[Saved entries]

========

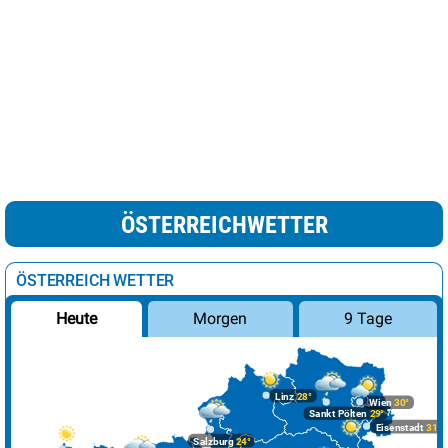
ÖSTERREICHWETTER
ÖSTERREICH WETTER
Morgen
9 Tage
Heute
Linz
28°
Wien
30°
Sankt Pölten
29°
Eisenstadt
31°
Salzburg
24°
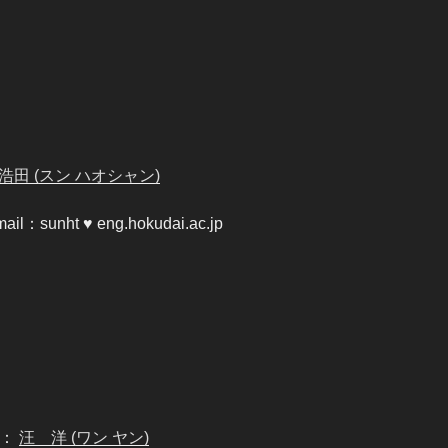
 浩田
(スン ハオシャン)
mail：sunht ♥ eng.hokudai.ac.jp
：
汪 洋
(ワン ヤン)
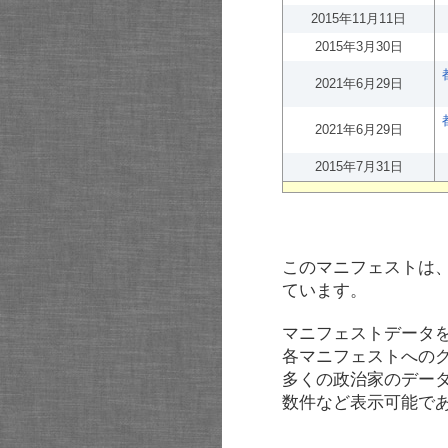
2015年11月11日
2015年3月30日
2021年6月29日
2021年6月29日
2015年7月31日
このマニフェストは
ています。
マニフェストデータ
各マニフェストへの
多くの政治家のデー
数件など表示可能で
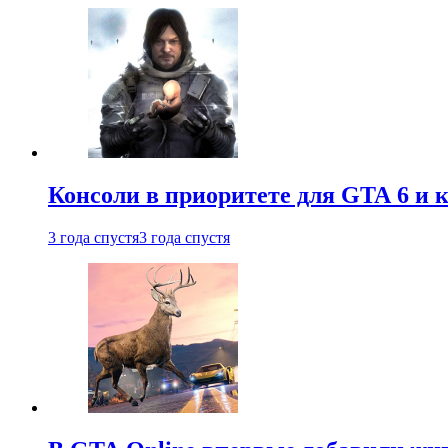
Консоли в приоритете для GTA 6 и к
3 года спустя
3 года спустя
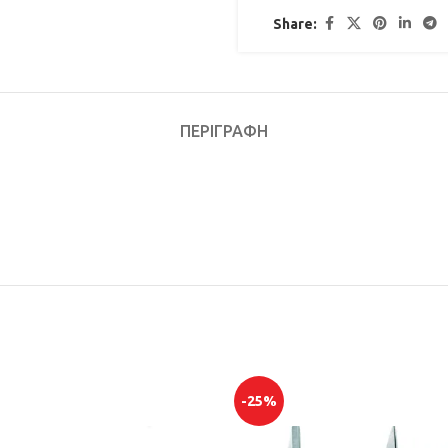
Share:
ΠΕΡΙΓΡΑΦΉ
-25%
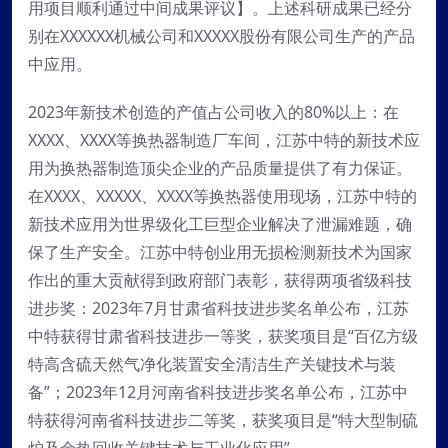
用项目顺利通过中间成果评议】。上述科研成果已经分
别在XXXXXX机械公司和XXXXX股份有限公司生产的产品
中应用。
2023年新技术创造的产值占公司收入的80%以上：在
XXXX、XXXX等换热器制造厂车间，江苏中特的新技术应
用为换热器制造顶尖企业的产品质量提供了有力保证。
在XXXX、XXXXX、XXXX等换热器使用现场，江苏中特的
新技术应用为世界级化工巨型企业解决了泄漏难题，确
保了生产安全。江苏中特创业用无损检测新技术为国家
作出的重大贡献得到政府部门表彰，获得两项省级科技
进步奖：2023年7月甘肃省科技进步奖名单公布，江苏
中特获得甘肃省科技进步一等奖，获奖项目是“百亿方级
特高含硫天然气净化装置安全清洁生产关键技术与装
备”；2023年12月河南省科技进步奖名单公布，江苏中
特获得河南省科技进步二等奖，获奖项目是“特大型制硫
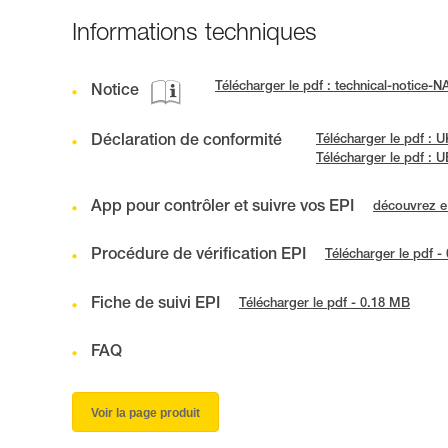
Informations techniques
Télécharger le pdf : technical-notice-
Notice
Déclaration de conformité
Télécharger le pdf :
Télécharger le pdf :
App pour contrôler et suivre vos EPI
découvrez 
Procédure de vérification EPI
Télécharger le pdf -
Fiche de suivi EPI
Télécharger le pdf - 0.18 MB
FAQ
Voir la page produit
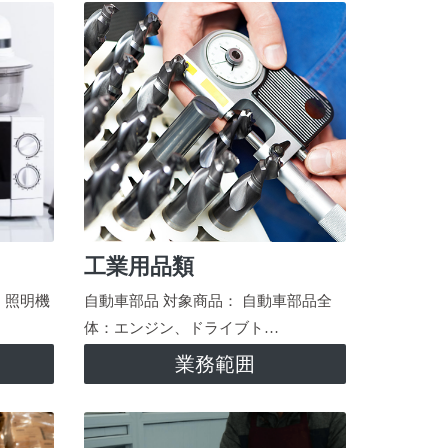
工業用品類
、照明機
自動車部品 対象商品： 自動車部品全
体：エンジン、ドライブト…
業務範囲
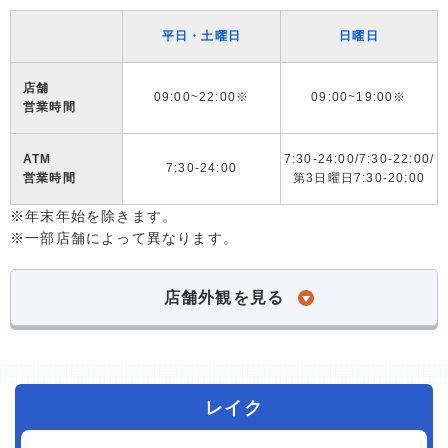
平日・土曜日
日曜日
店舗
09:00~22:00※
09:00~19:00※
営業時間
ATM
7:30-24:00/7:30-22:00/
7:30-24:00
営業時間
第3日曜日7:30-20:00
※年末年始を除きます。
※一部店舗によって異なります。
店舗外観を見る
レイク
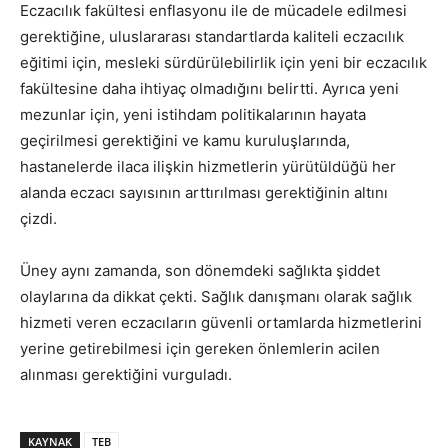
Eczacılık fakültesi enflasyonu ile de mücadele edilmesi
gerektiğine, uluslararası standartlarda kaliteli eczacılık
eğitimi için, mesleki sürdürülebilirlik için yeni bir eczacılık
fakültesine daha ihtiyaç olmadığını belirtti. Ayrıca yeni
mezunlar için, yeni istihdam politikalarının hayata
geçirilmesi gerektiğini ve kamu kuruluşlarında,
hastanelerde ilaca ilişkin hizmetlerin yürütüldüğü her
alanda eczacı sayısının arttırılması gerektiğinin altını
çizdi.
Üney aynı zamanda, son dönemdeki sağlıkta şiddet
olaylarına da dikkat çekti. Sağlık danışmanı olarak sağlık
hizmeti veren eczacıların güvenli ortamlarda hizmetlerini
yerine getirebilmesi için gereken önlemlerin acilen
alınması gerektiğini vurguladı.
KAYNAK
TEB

========

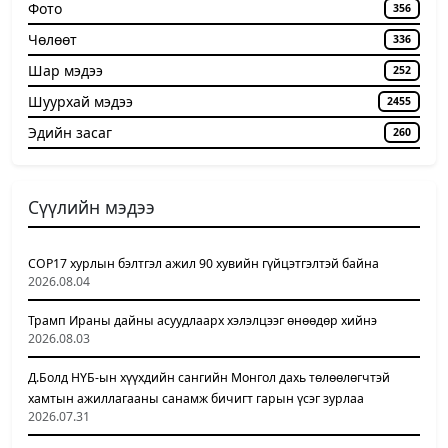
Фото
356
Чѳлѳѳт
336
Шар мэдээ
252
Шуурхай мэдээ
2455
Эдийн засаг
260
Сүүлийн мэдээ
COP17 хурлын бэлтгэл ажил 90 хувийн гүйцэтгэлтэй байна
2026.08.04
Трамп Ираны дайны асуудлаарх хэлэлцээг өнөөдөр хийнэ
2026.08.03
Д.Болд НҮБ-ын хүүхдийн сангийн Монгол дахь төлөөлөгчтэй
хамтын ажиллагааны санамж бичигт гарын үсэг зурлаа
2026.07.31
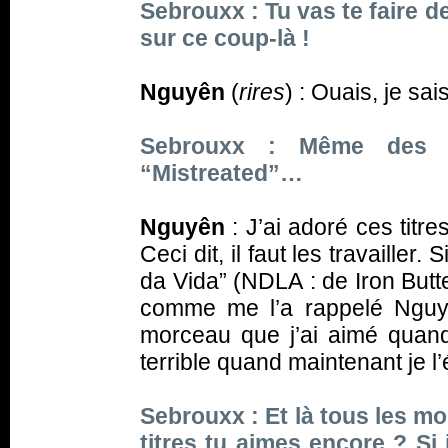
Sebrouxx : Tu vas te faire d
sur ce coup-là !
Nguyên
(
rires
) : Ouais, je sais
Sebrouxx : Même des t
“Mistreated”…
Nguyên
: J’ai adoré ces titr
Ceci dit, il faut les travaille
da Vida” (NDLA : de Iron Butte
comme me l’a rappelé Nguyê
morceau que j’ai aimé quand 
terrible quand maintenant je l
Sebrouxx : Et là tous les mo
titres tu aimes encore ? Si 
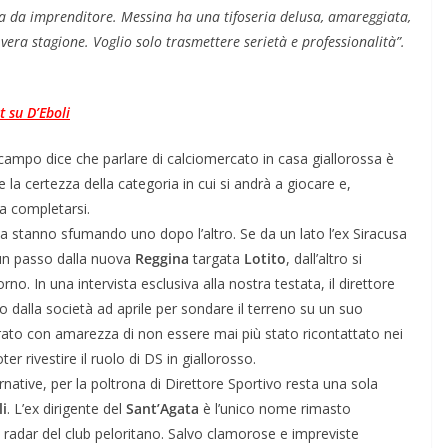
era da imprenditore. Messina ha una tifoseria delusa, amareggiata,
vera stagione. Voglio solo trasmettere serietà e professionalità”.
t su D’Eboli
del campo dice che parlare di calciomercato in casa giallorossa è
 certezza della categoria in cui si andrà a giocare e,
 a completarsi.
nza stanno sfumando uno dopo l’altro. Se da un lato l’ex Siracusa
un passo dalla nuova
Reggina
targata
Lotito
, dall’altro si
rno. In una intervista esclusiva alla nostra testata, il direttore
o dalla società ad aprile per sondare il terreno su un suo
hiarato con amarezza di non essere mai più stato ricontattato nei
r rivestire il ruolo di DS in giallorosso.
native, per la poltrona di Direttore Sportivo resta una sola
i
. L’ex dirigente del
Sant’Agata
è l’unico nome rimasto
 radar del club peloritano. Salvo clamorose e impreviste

========

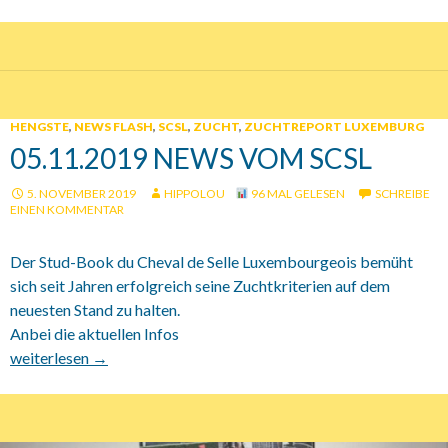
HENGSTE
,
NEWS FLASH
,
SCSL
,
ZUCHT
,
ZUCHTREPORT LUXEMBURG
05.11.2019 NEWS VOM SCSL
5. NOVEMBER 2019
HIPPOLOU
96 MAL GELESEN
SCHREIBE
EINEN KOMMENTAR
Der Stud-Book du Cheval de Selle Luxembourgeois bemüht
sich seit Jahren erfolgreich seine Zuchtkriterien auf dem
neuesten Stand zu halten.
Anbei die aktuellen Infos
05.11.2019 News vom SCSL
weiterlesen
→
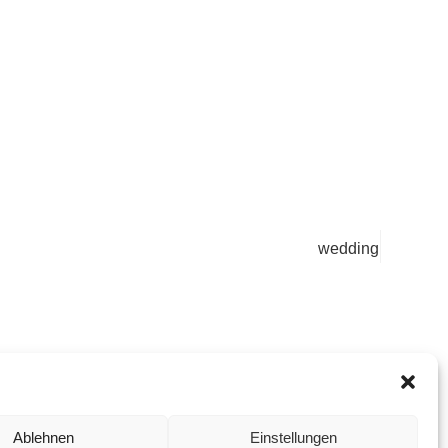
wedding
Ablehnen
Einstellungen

========

**TASK DETAILS**
Scan the records for the word "dalla". Copy each line where it turns up.

**RESPONSE**
un passo dalla nuova
o dalla società ad aprile per sondare il terreno su un suo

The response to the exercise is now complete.